- _To do_: Reproduce every line of the records below word for word, keeping each line in its original order.

- _Supplied material_:
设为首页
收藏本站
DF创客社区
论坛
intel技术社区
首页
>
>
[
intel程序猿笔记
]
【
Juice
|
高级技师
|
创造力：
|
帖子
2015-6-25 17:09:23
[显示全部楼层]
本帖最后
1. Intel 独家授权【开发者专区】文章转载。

- _Task result_:
设为首页
收藏本站
DF创客社区
论坛
intel技术社区
首页
>
>
[
intel程序猿笔记
]
【
Juice
|
高级技师
|
创造力：
|
帖子
2015-6-25 17:09:23
[显示全部楼层]
本帖最后
1. Intel 独家授权【开发者专区】文章转载。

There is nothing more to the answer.